Qué hacer ::
[A] Repite tal cual el fragmento sobre la eutanasia desde "María Veytia/ Caridad" hasta "de la muerte.".
[B] Sigue escribiendo el fragmento sobre la eutanasia a partir de su última oración.

Fragmento de la página ::
☆ ☆ ☆ ☆ ☆ ☆ ☆
María Veytia/ Caridad y Verdad
En los últimos años hemos escuchado con más frecuencia sobre la eutanasia, marchas en diferentes países a favor de ésta pidiendo su legalización, países en los que ya se aprobó, el último España, todo como parte de la estrategia de fomentar la cultura de la muerte.
Para los que no están tan familiarizados con el término de eutanasia, ésta significa según el Catecismo de la Iglesia Católica, “una acción o una omisión que, de suyo o en la intención, provoca la muerte para suprimir el dolor, constituye un homicidio gravemente contrario a la dignidad de la persona humana y al respeto del Dios vivo, su Creador. Esta condena moral de la eutanasia propiamente dicha o directa, caracterizada por la intención de matar a un ser humano, abarca tanto la eutanasia activa como la eutanasia pasiva, vale decir tanto una acción como una omisión orientada a provocar la muerte; además, abarca tanto la eutanasia voluntaria (homicidio consentido o suicidio asistido) como la eutanasia involuntaria, cometida sin el consentimiento de la víctima”.
☆ ☆ ☆ ☆ ☆ ☆ ☆
Material proporcionado ::

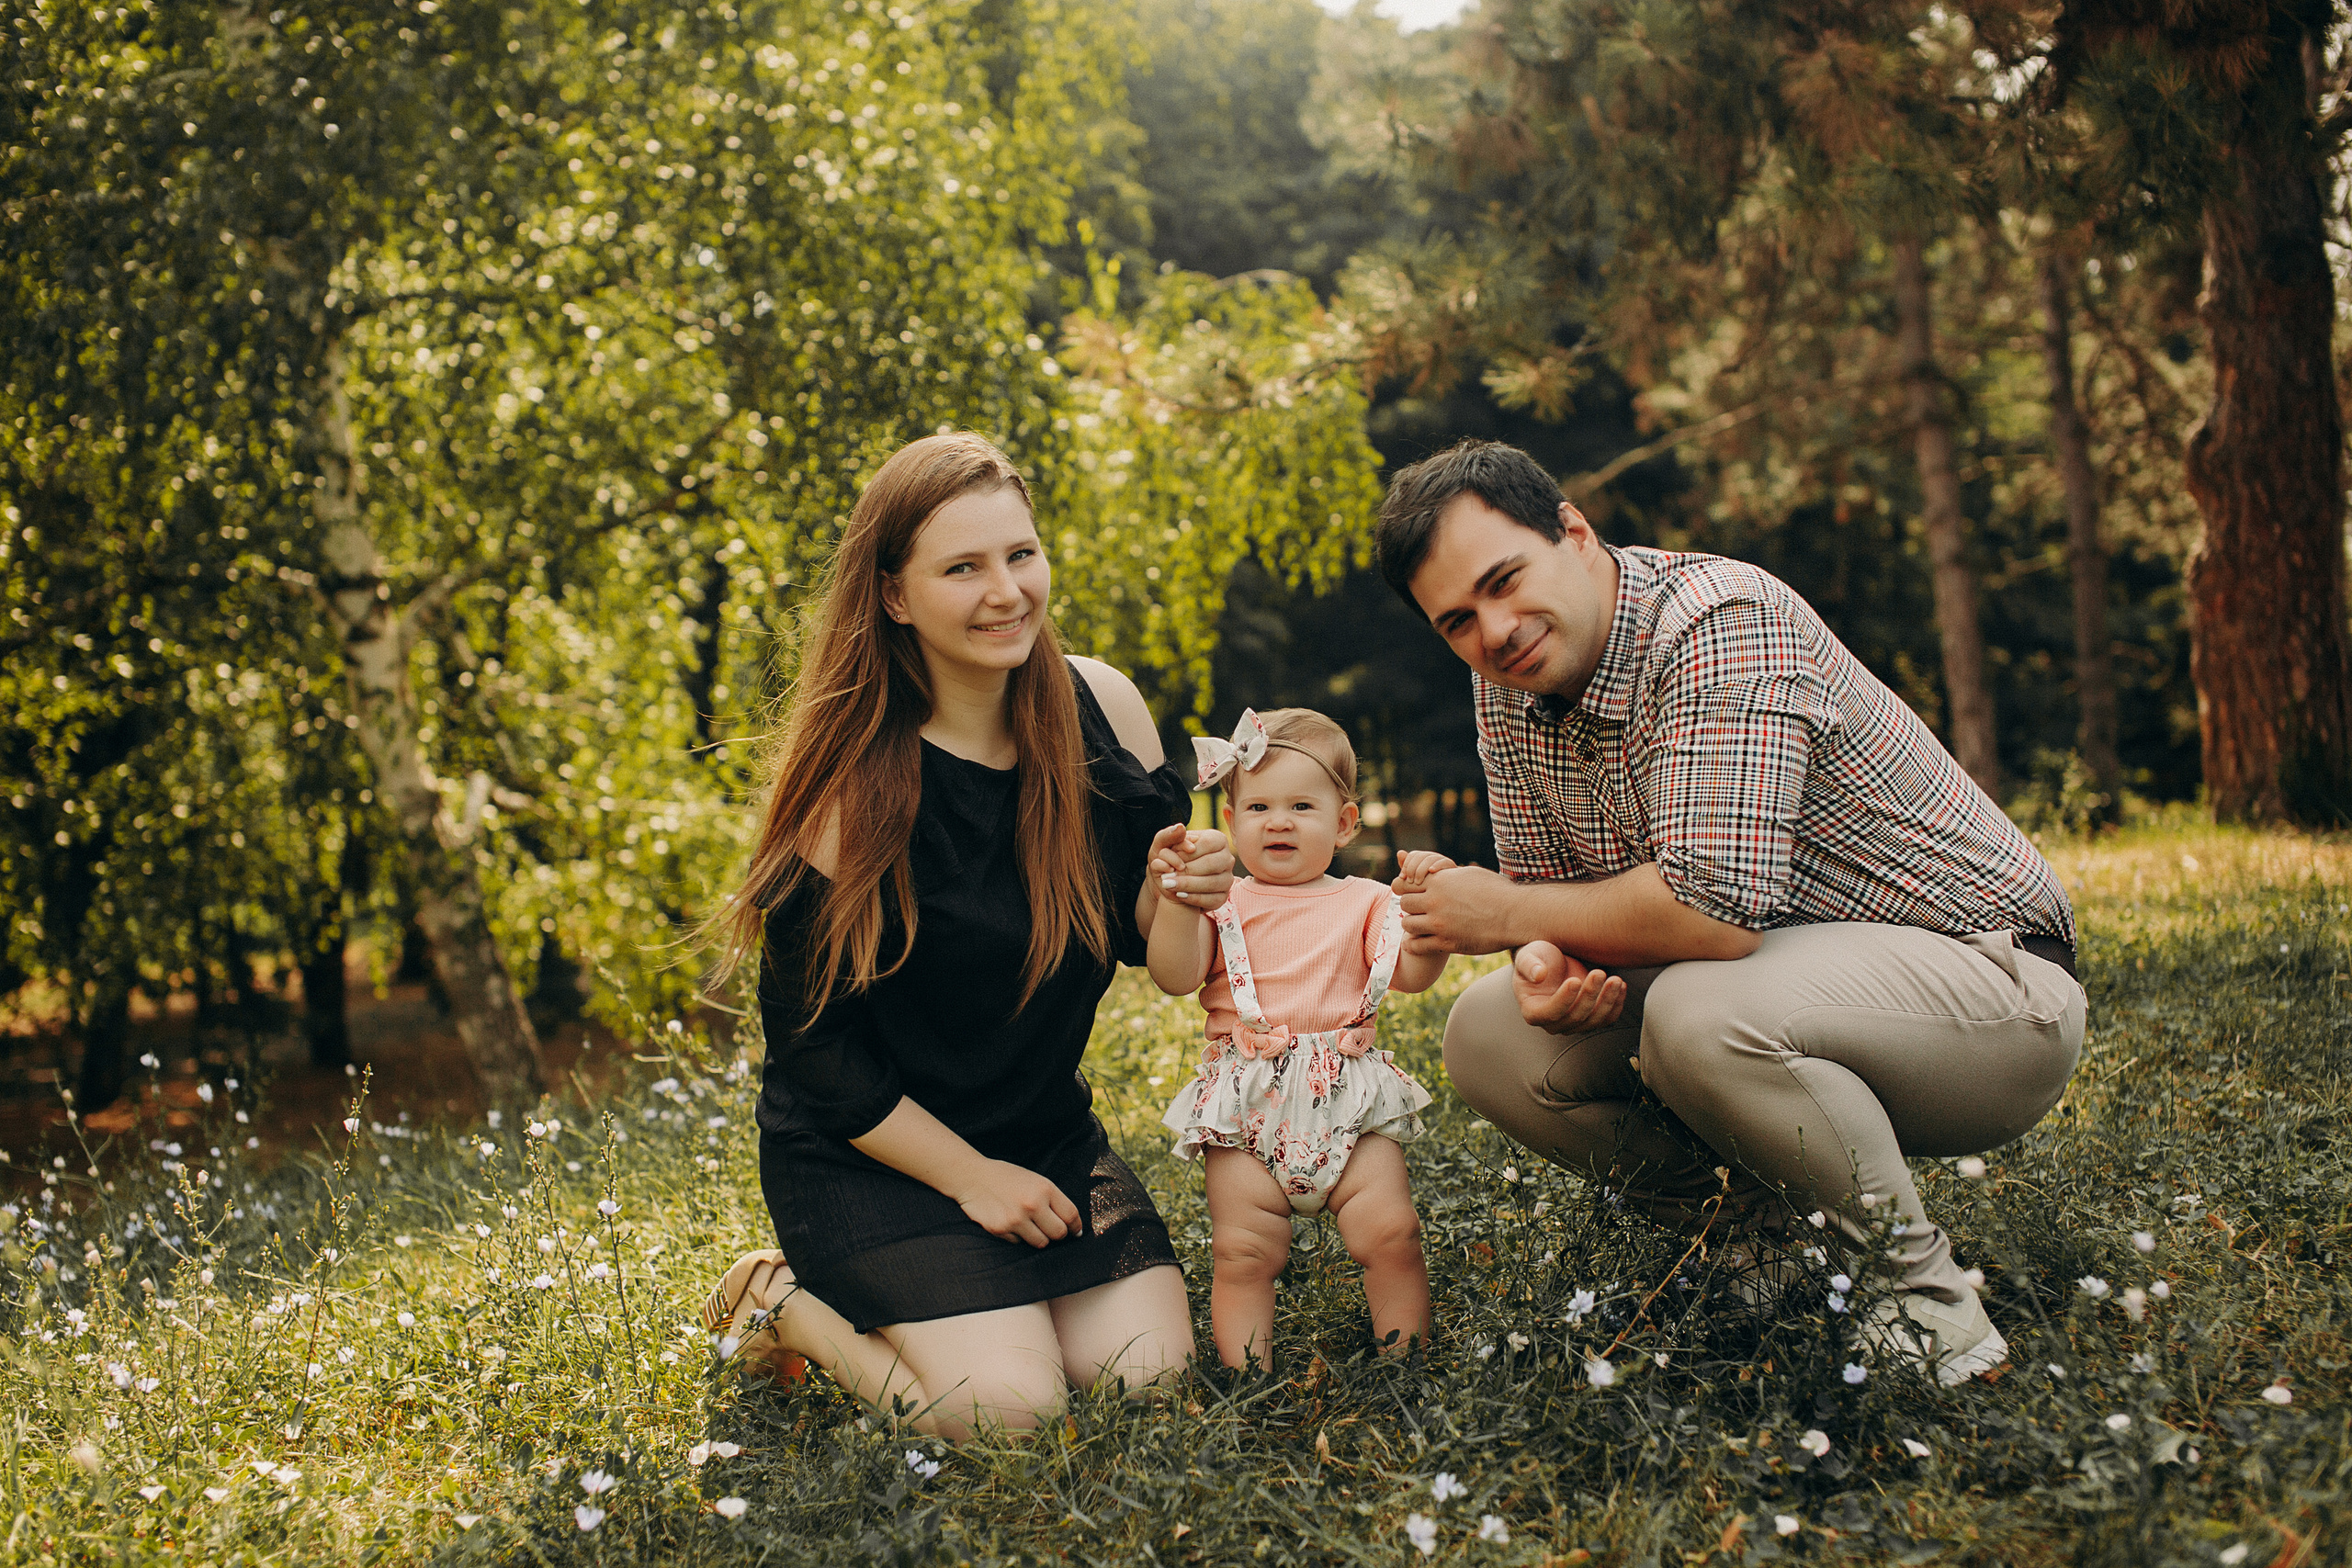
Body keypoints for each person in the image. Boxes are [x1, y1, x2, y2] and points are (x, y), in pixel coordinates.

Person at [1374, 439, 2086, 1386]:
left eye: (1505, 581)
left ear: (1574, 533)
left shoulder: (1720, 622)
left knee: (1697, 1011)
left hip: (1994, 993)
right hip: (1774, 990)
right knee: (1487, 1034)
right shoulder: (1509, 686)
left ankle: (1925, 1303)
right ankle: (1762, 1247)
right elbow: (1550, 905)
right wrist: (1550, 974)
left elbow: (1711, 911)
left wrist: (1503, 915)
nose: (1495, 631)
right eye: (1458, 621)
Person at [696, 432, 1234, 1441]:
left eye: (1019, 555)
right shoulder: (850, 785)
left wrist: (1190, 893)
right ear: (894, 596)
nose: (1006, 593)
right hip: (870, 1159)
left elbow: (1163, 965)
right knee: (1011, 1411)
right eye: (962, 568)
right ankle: (781, 1305)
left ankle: (988, 1310)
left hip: (1039, 1134)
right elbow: (820, 1061)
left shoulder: (1101, 707)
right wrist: (970, 1180)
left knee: (1145, 1380)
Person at [1148, 706, 1445, 1370]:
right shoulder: (1220, 900)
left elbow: (1415, 974)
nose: (1277, 820)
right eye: (1257, 806)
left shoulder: (1367, 900)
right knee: (1243, 1250)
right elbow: (1174, 974)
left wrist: (1430, 913)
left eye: (1301, 805)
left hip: (1347, 1098)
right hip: (1245, 1105)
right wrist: (1174, 896)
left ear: (1343, 823)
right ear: (1229, 823)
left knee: (1392, 1230)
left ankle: (1407, 1362)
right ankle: (1246, 1374)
☆ ☆ ☆ ☆ ☆ ☆ ☆
Respuestas por tarea ::
[A]
María Veytia/ Caridad y Verdad
En los últimos años hemos escuchado con más frecuencia sobre la eutanasia, marchas en diferentes países a favor de ésta pidiendo su legalización, países en los que ya se aprobó, el último España, todo como parte de la estrategia de fomentar la cultura de la muerte.

[B]
En esta ocasión te quiero comentar sobre la eutanasia del alma, así la llamo yo, desconozco si tendrá otro término o si exista, cada vez son más las personas que se alejan de Dios, aun siendo católicos optan por el catolicismo a su modo, donde eligen lo que les conviene según la etapa de su vida. En la época actual Dios pasa a un segundo término donde no es prioridad, ya no se escucha a Dios, cada vez callamos más nuestra consciencia y confundimos lo que es el bien con el mal, muchas veces al pecado lo llamamos “son otros tiempos”, “no soy tan mocho”, “merezco ser feliz”, “Dios no quiere que sufra”, etc. Buscamos a toda costa el bienestar material, dejando a un lado el bien ser. Sacrificamos muchas veces la convivencia familiar dominical por estar enchufados a Netflix o las redes sociales, incluso a los hijos o padres los desatendemos porque es nuestro único día para disfrutar de nuestras series. Huimos de todo dolor corporal, ante el sufrimiento por algún problema familiar, laboral optamos por no sufrir y buscar una salida óptima, no sabemos ofrecer el dolor a Dios y sacar de éste bendiciones.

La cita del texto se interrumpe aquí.